Anweisungen -
1. Entscheiden Sie anhand des Textes zum Mord auf dem Säntis, ob folgende Aussagen zutreffen: (a) Magdalena Haas wurde aus nächster Nähe erschossen. (b) Der Hund war vier Tage ohne Wasser und Futter eingeschlossen. (c) Die Polizei führt die Verwüstung des Büros auf einen Kampf zurück. Beantworten Sie jede Aussage mit ja oder nein und zitieren Sie die entscheidenden Worte des Textes wörtlich.
2. Schreiben Sie aus dem Text zum Mord auf dem Säntis den Abschnitt ab, der bei „Als verwendeter Waffentyp“ beginnt und bei „des Doppelmordes war.“ endet.
3. Nennen Sie alle Eigennamen, die im Text zum Mord auf dem Säntis vorkommen, jeden nur einmal.

Vorliegender Auszug -
========

Mord auf dem Säntis
Im Februar 1922 fielen der Säntis-Wetterwart und seine Frau einem Verbrechen zum Opfer. Neue Erkenntnisse bringen Licht ins Dunkel dieses Beziehungsdeliktes, das weitherum Bestürzung auslöste.

Die Tür zu dem Raum ist abgeschlossen, die drei Männer müssen sie aufbrechen. Ihnen bietet sich ein schreckliches Bild: Neben dem Stehpult am Fenster liegt der leblose Körper von Magdalena Haas in einer Lache von Blut. Das Zimmer ist völlig verwüstet. Böses ahnend, machen sich die drei auf die Suche nach Heinrich. Sie steigen hinauf ins zweite Obergeschoss und durchschreiten von dort den Verbindungstunnel zum Gipfelplateau. Dort finden sie die auf dem Bauch liegende Leiche von Heinrich.


Das Durcheinander im Büro rührt nach den Erkenntnissen der Polizei nicht von einem Kampf her, sondern ist von «Sturm» angerichtet worden. Der Hund muss fast durchgedreht sein, als er vier Tage lang ohne Wasser und Futter in dem Zimmer eingeschlossen war. Auch Magdalena ist aus einigen Metern Abstand erschossen worden. Eine erste Kugel hat sie verfehlt und ist in die Wand eingeschlagen, eine zweite hat sie tödlich in die Brust getroffen.
Als verwendeter Waffentyp wird aufgrund der Projektile eine Pistole der Marke Browning identifiziert. Es sind Dum-dum-Geschosse verwendet worden, die im Körper wie eine explodierende Granate wirken und im Überlebensfall das Leiden vergrössern. Zu solchen kann man nur auf illegalem Wege gelangen oder indem man legal erworbene Munition durch Manipulation mit einer Feile manipuliert. Der Abreisskalender zeigt den 21. Februar an und bestätigt damit, dass dies der Tag des Doppelmordes war.

========

Daten -
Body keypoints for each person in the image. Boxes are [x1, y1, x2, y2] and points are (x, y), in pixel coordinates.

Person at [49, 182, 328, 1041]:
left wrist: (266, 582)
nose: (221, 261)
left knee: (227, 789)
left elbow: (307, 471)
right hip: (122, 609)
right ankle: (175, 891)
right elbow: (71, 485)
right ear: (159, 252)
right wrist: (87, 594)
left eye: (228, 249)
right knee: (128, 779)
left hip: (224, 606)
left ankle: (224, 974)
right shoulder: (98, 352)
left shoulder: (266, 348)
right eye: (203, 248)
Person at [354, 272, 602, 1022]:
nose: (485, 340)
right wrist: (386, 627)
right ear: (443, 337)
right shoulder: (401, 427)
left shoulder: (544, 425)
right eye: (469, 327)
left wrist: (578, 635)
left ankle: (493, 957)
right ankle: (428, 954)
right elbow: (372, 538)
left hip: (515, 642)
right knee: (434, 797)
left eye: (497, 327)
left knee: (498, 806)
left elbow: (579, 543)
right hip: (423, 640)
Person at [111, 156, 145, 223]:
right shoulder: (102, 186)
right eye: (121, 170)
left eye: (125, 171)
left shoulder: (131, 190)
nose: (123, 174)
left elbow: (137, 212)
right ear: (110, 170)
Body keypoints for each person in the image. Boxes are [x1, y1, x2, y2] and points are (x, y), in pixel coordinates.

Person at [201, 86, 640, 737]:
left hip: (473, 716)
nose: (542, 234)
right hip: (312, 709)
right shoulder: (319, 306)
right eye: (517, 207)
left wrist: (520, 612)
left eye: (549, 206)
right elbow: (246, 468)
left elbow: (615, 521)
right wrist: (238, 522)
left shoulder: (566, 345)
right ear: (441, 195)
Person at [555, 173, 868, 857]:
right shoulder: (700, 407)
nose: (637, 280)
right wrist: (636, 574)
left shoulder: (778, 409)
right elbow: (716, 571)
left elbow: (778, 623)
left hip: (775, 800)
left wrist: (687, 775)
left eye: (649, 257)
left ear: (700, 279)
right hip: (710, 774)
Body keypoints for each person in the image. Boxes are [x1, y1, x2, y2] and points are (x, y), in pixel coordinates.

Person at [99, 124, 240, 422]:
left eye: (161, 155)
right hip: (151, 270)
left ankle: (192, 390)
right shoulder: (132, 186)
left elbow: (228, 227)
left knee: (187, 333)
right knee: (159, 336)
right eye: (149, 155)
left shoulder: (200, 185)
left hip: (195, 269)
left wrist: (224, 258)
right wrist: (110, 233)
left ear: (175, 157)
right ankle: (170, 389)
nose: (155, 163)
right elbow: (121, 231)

========

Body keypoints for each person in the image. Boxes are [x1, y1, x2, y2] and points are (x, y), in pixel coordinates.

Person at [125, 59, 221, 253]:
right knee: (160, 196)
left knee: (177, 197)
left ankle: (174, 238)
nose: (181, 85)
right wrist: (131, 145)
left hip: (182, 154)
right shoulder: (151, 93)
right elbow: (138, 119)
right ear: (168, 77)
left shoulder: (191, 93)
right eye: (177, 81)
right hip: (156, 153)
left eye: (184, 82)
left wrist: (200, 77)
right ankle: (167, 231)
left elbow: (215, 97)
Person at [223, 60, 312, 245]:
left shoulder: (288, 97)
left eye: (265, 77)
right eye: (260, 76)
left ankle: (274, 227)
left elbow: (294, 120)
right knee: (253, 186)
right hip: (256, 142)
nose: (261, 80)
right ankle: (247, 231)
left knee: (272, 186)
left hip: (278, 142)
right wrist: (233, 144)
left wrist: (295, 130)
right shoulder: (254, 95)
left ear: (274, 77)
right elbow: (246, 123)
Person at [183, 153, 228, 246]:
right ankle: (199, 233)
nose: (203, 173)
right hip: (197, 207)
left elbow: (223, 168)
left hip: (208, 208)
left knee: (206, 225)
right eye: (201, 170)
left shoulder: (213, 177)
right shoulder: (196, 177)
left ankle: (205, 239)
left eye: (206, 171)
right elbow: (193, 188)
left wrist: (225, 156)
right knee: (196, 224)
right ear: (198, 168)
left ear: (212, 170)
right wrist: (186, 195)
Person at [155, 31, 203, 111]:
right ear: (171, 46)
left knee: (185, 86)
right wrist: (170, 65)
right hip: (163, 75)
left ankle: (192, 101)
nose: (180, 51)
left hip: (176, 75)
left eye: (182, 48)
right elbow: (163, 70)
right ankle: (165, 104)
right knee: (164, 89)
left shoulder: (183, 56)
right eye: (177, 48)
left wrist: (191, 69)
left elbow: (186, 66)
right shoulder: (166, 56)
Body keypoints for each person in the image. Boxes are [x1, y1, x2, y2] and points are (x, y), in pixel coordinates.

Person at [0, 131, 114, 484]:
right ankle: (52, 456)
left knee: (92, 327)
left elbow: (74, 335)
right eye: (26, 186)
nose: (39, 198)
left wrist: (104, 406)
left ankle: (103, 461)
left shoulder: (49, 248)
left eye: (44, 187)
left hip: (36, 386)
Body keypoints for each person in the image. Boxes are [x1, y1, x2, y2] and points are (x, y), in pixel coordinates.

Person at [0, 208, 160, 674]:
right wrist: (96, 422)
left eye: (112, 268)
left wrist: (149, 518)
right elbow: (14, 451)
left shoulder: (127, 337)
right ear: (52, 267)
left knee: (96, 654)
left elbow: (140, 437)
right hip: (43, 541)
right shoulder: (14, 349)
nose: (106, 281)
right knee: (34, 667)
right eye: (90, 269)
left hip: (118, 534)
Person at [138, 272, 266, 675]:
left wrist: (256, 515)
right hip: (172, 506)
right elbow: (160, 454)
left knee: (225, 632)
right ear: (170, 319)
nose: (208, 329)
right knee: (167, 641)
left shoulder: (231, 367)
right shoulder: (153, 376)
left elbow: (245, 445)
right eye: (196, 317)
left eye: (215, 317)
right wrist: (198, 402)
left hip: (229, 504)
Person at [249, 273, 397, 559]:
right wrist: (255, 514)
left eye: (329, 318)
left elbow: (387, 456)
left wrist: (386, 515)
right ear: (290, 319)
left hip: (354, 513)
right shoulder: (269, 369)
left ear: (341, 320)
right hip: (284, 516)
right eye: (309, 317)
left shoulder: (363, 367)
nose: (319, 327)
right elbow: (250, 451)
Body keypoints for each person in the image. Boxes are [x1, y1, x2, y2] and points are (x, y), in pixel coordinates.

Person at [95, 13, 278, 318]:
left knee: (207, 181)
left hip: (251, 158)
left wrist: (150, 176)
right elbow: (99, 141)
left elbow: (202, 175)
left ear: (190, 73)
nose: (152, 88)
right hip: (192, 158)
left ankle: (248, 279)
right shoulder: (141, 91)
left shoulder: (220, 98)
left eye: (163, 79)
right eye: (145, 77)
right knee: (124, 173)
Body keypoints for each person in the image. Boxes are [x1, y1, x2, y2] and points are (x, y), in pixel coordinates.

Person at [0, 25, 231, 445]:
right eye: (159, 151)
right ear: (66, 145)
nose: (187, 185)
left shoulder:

========

Lösungen nach Aufgaben -
1.
(a) Nein: „Auch Magdalena ist aus einigen Metern Abstand erschossen worden.“
(b) Ja: „als er vier Tage lang ohne Wasser und Futter in dem Zimmer eingeschlossen war“
(c) Nein: „Das Durcheinander im Büro rührt nach den Erkenntnissen der Polizei nicht von einem Kampf her, sondern ist von «Sturm» angerichtet worden.“

2.
Als verwendeter Waffentyp wird aufgrund der Projektile eine Pistole der Marke Browning identifiziert. Es sind Dum-dum-Geschosse verwendet worden, die im Körper wie eine explodierende Granate wirken und im Überlebensfall das Leiden vergrössern. Zu solchen kann man nur auf illegalem Wege gelangen oder indem man legal erworbene Munition durch Manipulation mit einer Feile manipuliert. Der Abreisskalender zeigt den 21. Februar an und bestätigt damit, dass dies der Tag des Doppelmordes war.

3. Säntis, Magdalena Haas, Heinrich, Sturm, Browning